> **Exercise aim**:
Please repeat, from the entries that follow, the lines from the one containing "#### Quiz Question" through the one containing "color: 'yellow', weight: 176.845" exactly, adding nothing.

Saved entries
----------

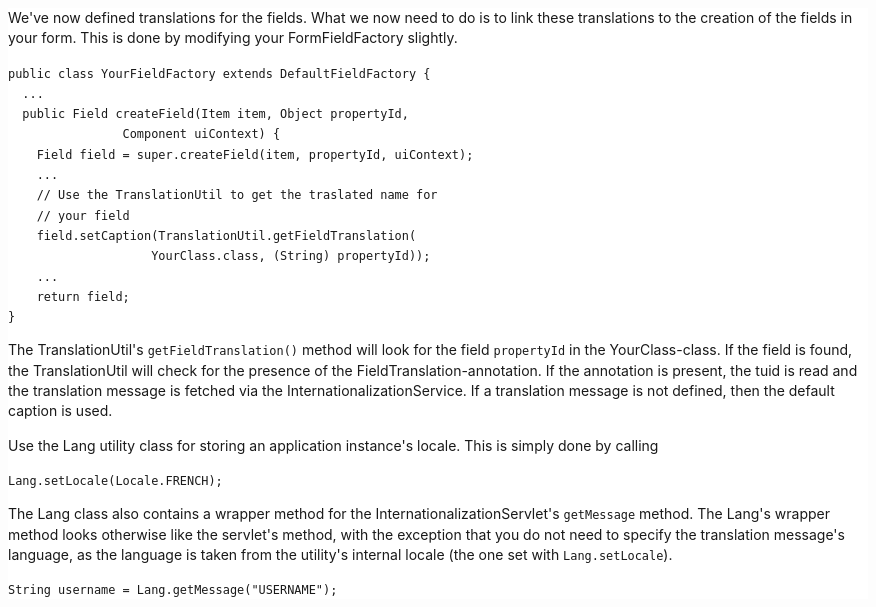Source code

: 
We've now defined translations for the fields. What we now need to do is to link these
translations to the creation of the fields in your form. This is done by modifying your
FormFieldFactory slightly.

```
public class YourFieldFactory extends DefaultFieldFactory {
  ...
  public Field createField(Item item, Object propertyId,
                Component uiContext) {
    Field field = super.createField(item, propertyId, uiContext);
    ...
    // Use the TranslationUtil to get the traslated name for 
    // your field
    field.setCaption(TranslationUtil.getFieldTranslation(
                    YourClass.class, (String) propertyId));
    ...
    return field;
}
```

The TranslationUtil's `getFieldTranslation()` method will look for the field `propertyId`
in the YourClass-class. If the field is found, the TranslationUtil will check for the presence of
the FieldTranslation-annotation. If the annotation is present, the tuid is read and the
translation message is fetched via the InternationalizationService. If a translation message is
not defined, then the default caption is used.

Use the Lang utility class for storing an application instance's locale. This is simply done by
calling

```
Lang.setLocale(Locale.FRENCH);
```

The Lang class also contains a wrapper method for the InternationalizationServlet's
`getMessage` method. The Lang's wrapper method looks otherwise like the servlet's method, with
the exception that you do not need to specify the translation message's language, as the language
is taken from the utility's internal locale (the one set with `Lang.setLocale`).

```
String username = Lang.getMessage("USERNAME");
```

----------

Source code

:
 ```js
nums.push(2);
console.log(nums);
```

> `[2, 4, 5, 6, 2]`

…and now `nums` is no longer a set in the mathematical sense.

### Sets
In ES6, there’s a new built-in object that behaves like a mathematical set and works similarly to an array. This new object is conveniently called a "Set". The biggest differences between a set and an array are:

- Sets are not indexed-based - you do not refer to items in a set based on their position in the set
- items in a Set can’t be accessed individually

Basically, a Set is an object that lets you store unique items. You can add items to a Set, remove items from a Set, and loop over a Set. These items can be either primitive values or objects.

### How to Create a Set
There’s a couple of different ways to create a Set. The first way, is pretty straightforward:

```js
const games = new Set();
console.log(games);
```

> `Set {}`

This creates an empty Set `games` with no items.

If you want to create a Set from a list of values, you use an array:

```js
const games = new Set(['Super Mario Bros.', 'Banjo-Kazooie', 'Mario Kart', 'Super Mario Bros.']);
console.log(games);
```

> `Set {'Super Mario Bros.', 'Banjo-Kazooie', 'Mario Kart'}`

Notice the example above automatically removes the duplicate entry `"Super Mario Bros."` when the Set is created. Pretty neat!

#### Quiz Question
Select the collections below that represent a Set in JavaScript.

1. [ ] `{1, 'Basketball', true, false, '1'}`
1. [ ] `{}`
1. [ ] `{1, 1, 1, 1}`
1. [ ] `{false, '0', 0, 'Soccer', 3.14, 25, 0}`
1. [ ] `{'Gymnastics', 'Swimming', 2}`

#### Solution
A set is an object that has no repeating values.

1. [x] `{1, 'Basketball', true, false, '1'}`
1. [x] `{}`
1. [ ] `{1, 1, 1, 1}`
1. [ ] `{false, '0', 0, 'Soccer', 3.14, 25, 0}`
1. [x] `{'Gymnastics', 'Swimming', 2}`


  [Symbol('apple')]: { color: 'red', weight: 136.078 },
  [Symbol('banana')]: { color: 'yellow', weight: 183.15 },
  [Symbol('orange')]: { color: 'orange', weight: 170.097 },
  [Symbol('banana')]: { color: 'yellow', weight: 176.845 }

----------

> **Written answer**:
#### Quiz Question
Select the collections below that represent a Set in JavaScript.

1. [ ] `{1, 'Basketball', true, false, '1'}`
1. [ ] `{}`
1. [ ] `{1, 1, 1, 1}`
1. [ ] `{false, '0', 0, 'Soccer', 3.14, 25, 0}`
1. [ ] `{'Gymnastics', 'Swimming', 2}`

#### Solution
A set is an object that has no repeating values.

1. [x] `{1, 'Basketball', true, false, '1'}`
1. [x] `{}`
1. [ ] `{1, 1, 1, 1}`
1. [ ] `{false, '0', 0, 'Soccer', 3.14, 25, 0}`
1. [x] `{'Gymnastics', 'Swimming', 2}`


  [Symbol('apple')]: { color: 'red', weight: 136.078 },
  [Symbol('banana')]: { color: 'yellow', weight: 183.15 },
  [Symbol('orange')]: { color: 'orange', weight: 170.097 },
  [Symbol('banana')]: { color: 'yellow', weight: 176.845 }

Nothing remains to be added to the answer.